What do we do? Let's take a leaf from the software development industry, specifically, a recent methodology called "Extreme Programming", called XP for short. The father of XP, Kent Beck, explains the technique in these words:

"When I first articulated XP, I had the mental image of knobs on a control board. Each was a practice that from experience I knew worked well. I would turn all the knobs up to 10 and see what happened. I was a little surprised to find that the whole package of practices was stable, predictable, and flexible."

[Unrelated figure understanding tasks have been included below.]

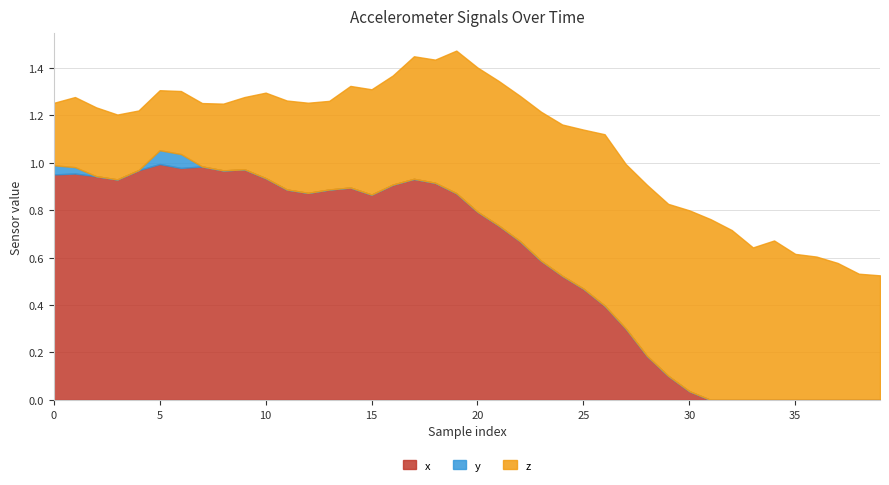

Does the chart display data point markers on the line(s)?

No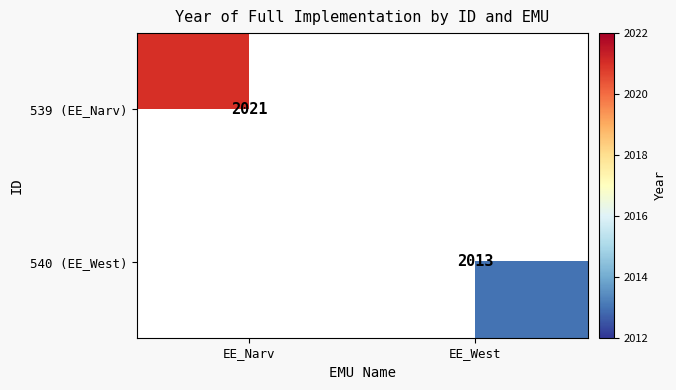

The value of 539 (EE_Narv) at EE_Narv is 2021. True or false?

True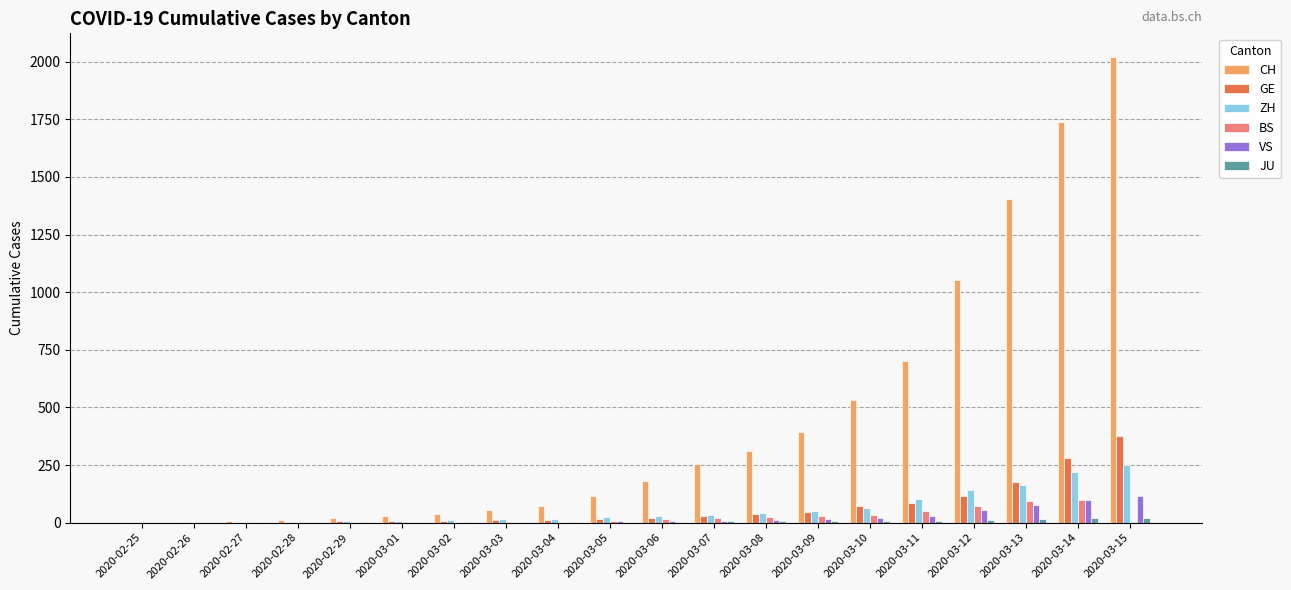

What is the highest value of the BS series?

100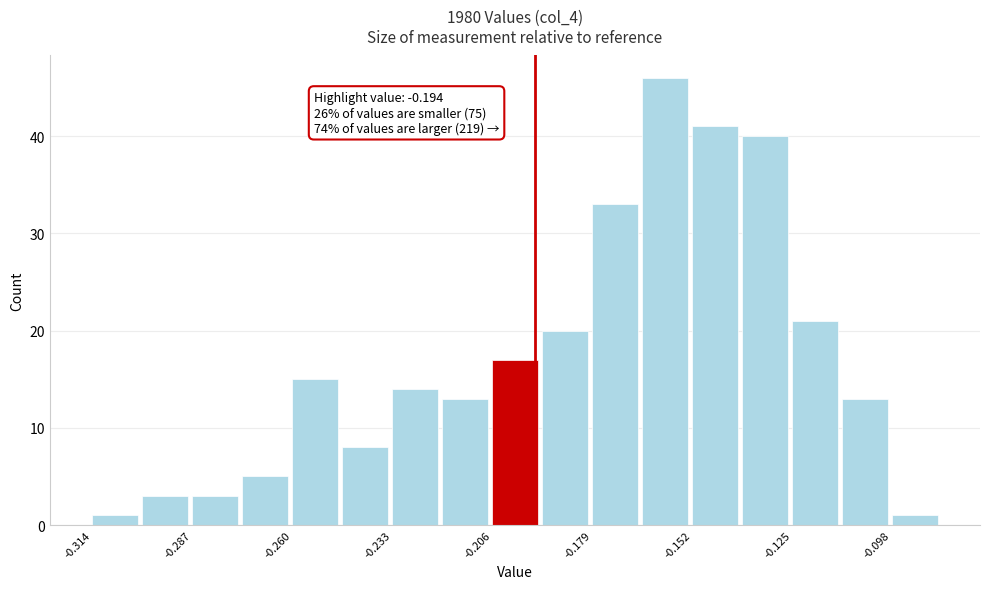

Around what value on the x-axis is the tallest bar? Give the approximate position of its centre, as read against the axis.

-0.160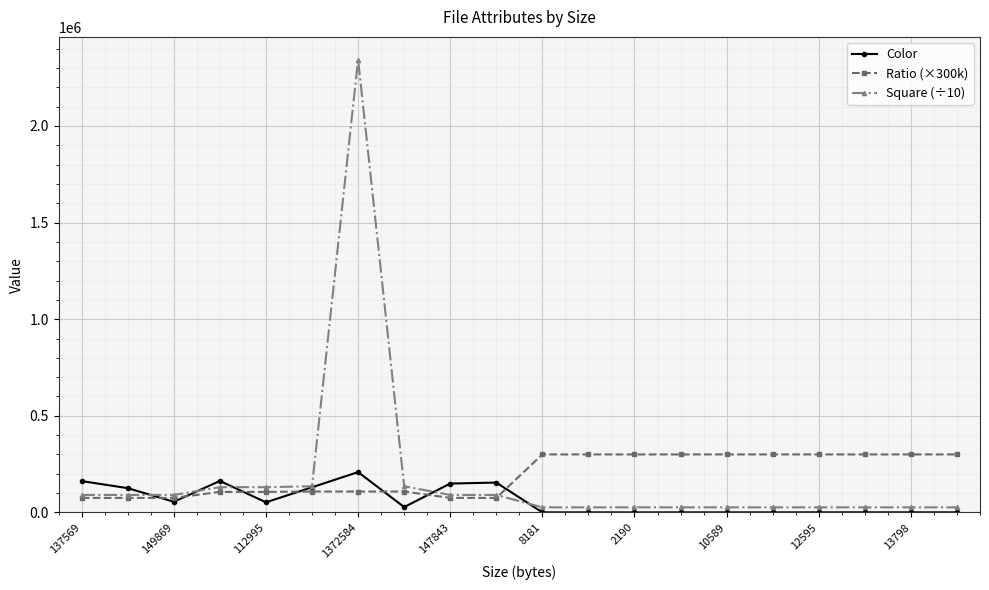

Which series has the largest range (max minus min)?

Square (÷10)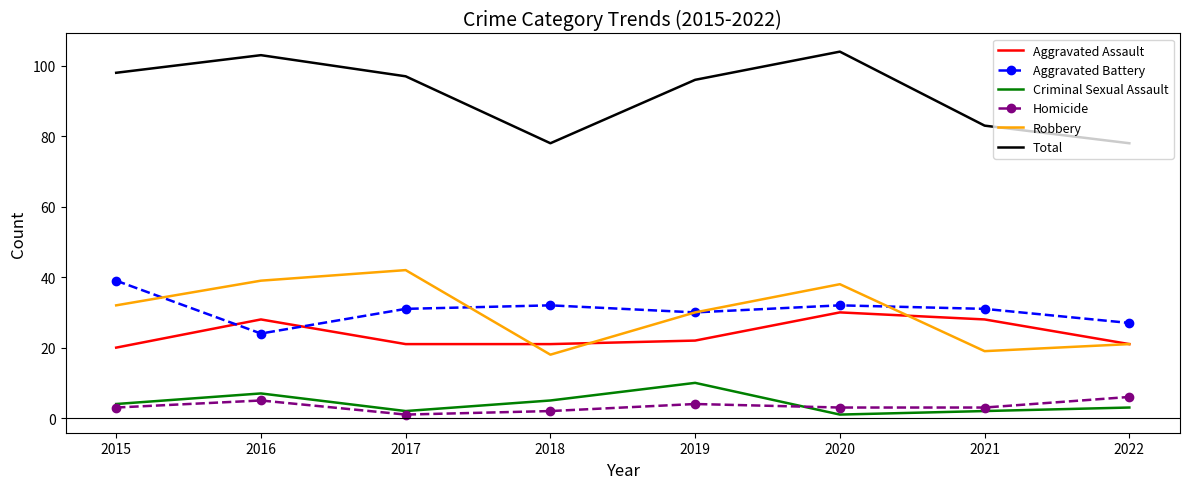

How many values in the Criminal Sexual Assault series are below 4?

4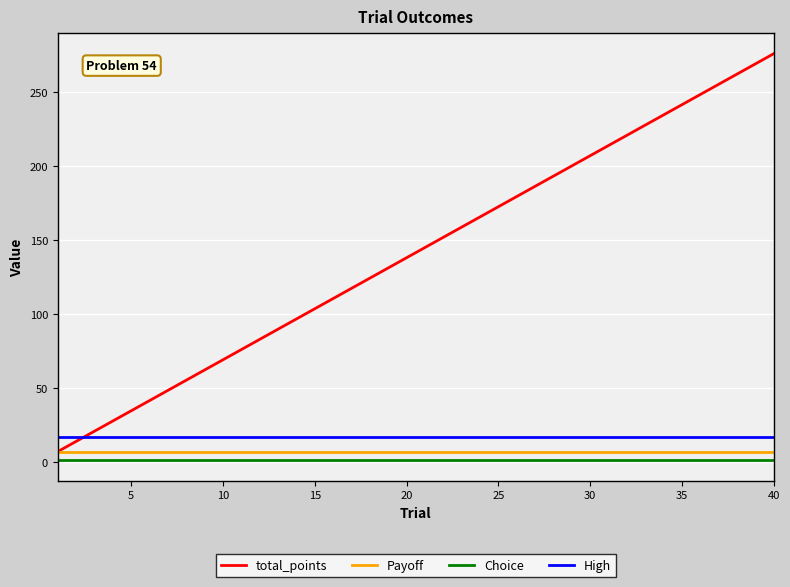

Which series has the widest spread of values?

total_points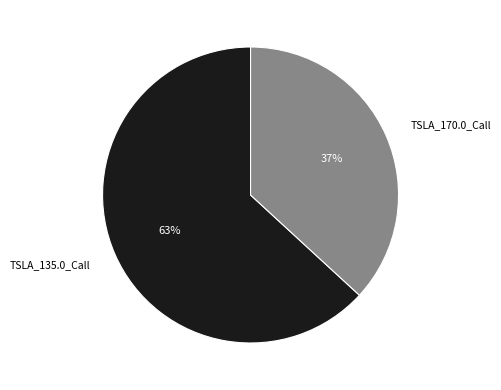

Rank the categories by value from lowest to highest.

TSLA_170.0_Call, TSLA_135.0_Call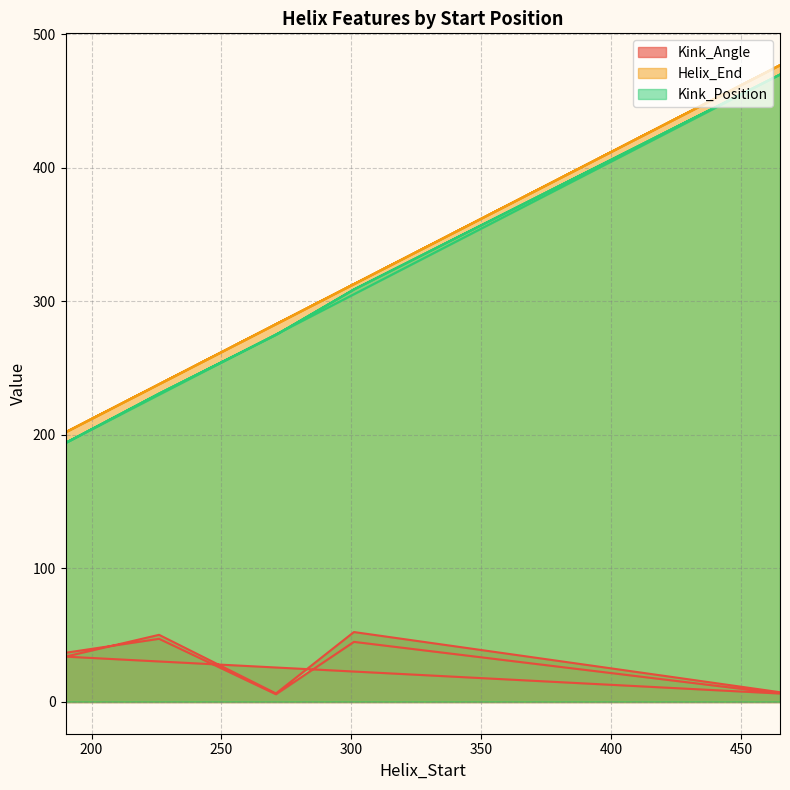

What is the difference between the maximum and second lowest values in the Kink_Position series?

276.0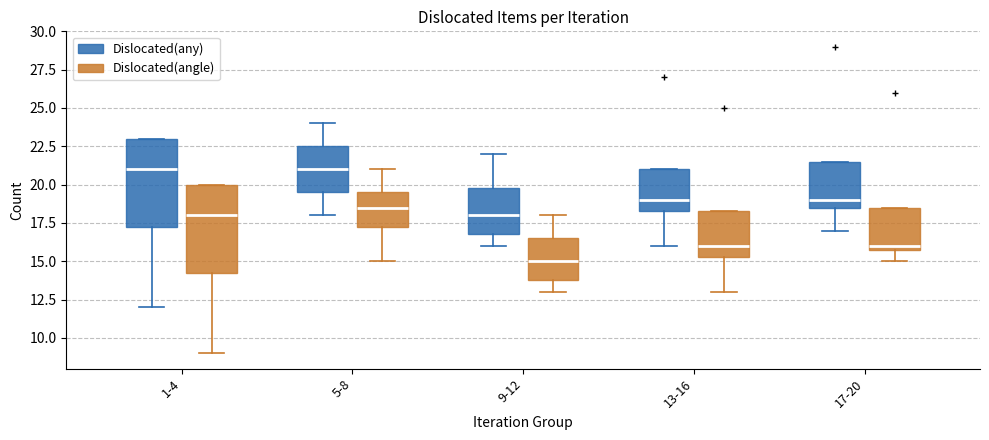

Reading left to right, transcribe this box plot: for each box, give where its median line is, the range the box spans, and where its two whiskers end, as read against the y-axis. The values are not printed on the chart, so give them approximately, as read against the axis.

1-4 (Dislocated(any)): median 21.0, box 17.5 to 23.0, whiskers 12.0 to 23.0
1-4 (Dislocated(angle)): median 18.0, box 14.5 to 20.0, whiskers 9.0 to 20.0
5-8 (Dislocated(any)): median 21.0, box 19.5 to 22.5, whiskers 18.0 to 24.0
5-8 (Dislocated(angle)): median 18.5, box 17.5 to 19.5, whiskers 15.0 to 21.0
9-12 (Dislocated(any)): median 18.0, box 17.0 to 20.0, whiskers 16.0 to 22.0
9-12 (Dislocated(angle)): median 15.0, box 14.0 to 16.5, whiskers 13.0 to 18.0
13-16 (Dislocated(any)): median 19.0, box 18.5 to 21.0, whiskers 16.0 to 21.0
13-16 (Dislocated(angle)): median 16.0, box 15.5 to 18.5, whiskers 13.0 to 18.5
17-20 (Dislocated(any)): median 19.0, box 18.5 to 21.5, whiskers 17.0 to 21.5
17-20 (Dislocated(angle)): median 16.0 (just above the box's lower edge), box 16.0 to 18.5, whiskers 15.0 to 18.5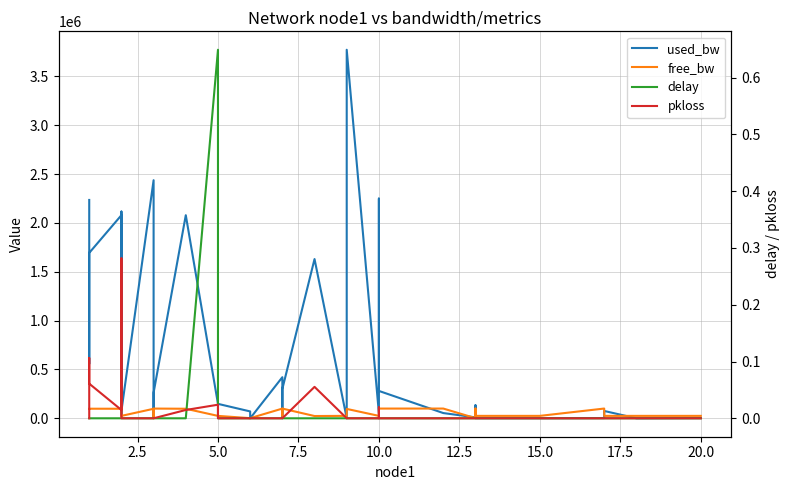

True or false: used_bw has a value of 1524099.8 at 22.5.

False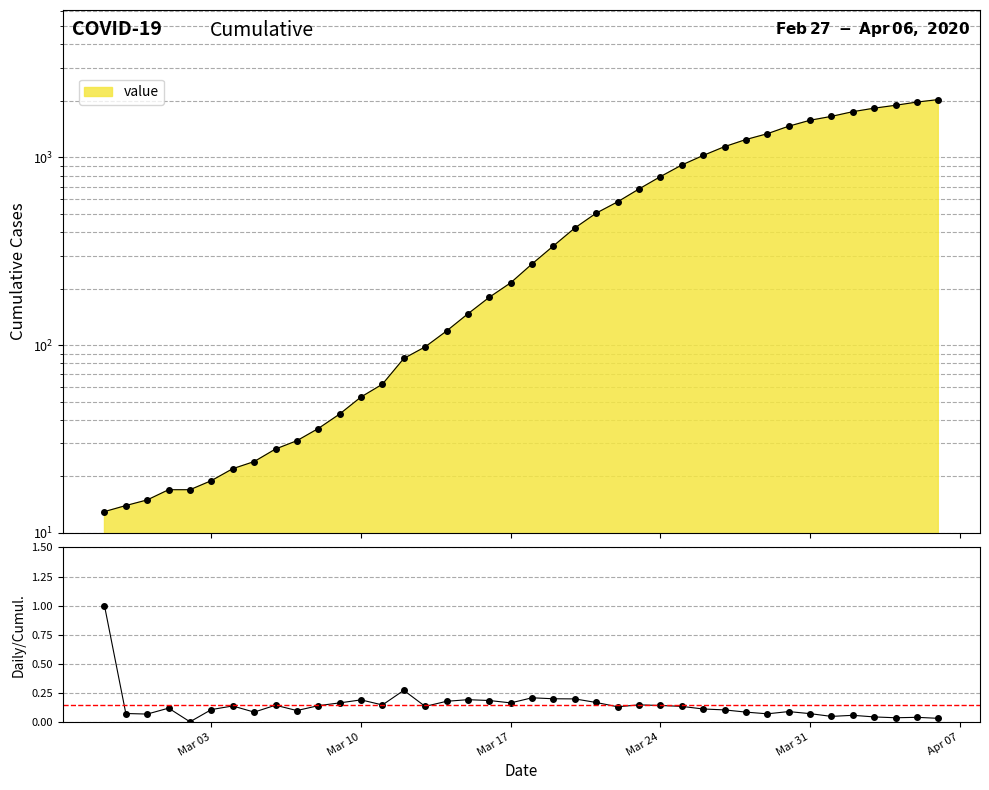

Reading right to left, what are all the values shown in this chart?

0.0	0.0	0.0	0.0	0.1	0.0	0.1	0.1	0.1	0.1	0.1	0.1	0.1	0.1	0.1	0.1	0.2	0.2	0.2	0.2	0.2	0.2	0.2	0.2	0.1	0.3	0.1	0.2	0.2	0.1	0.1	0.1	0.1	0.1	0.1	0.0	0.1	0.1	0.1	1.0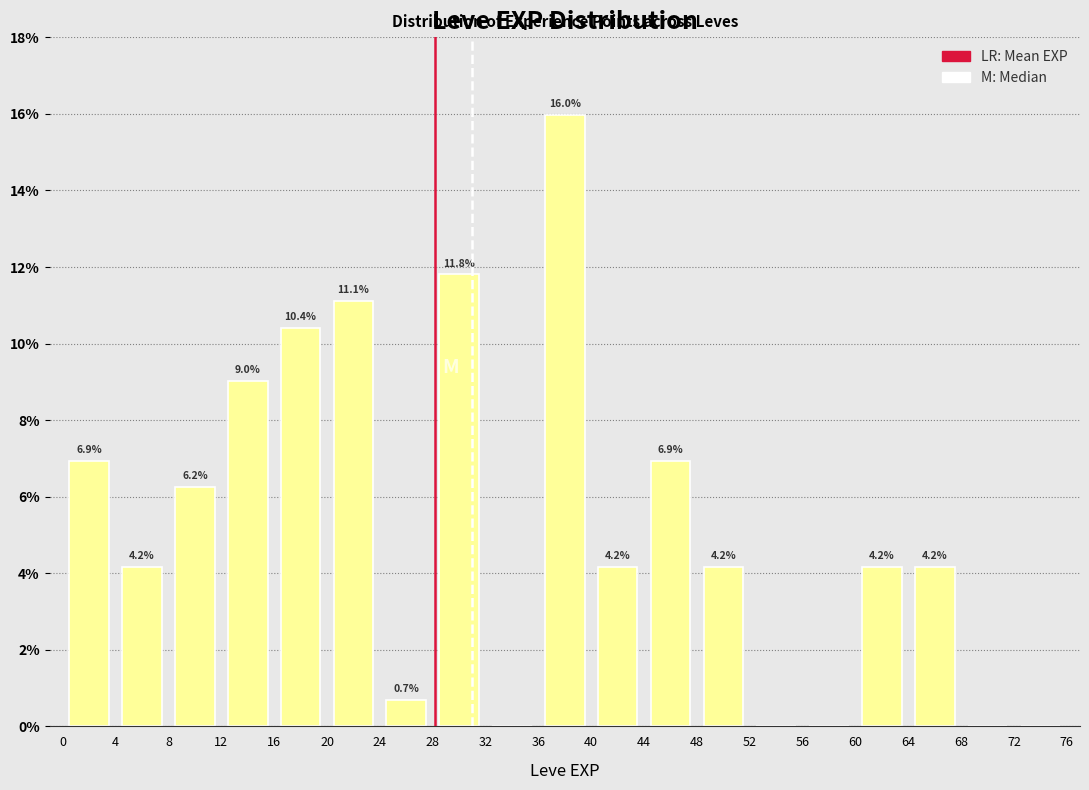

Over which range of the x-axis is the bar tallest?

36 to 40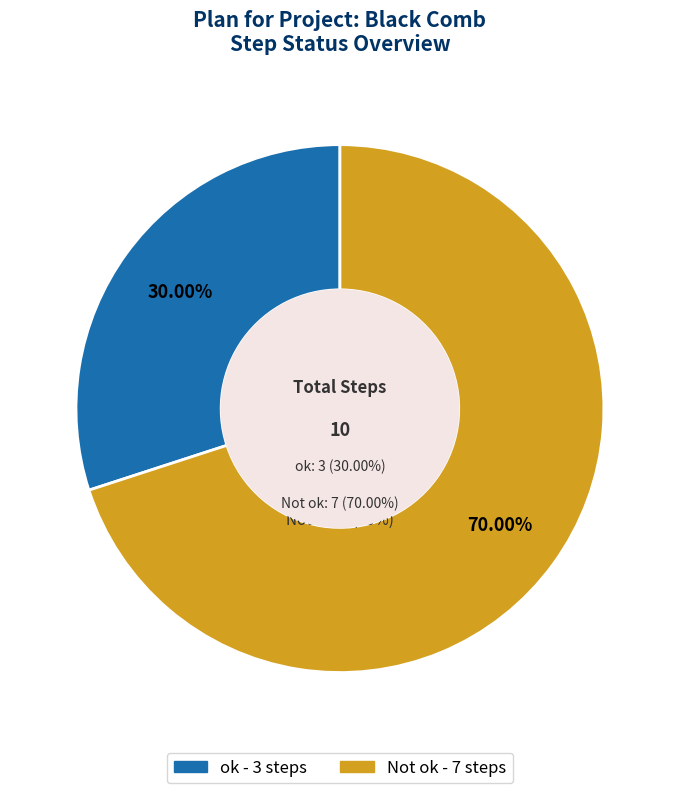

How many slices are in this pie chart?

2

We now know that certain economic practices work well. Keeping inflation low is one of them. We also know that competitive (liquid) markets are efficient, while oligopolistic or monopolistic (illiquid) markets are inefficient. How do we, in Kent Beck's words, turn all the knobs representing good macroeconomic practice up to 10?

1. Turn the fiscal knob up to 10 (manage spending and income to avoid a deficit budget at all costs)
2. Turn the monetary knob up to 10 (actively manage money supply through the interest rate vehicle and keep inflation within 2-3%)
3. Turn the market efficiency knob up to 10 (aggressively enforce antitrust and keep markets liquid)

I believe that Liquidism represents the "complete" macroeconomic philosophy, with its inclusion of the final leg in the triad of macroeconomic policy.

It's not a rejection of current economic thought, but merely the next necessary step in our thinking.

It's "Extreme Economics", if you will. And if the vaunted results of Extreme Programming are anything to go by, it could be wildly successful.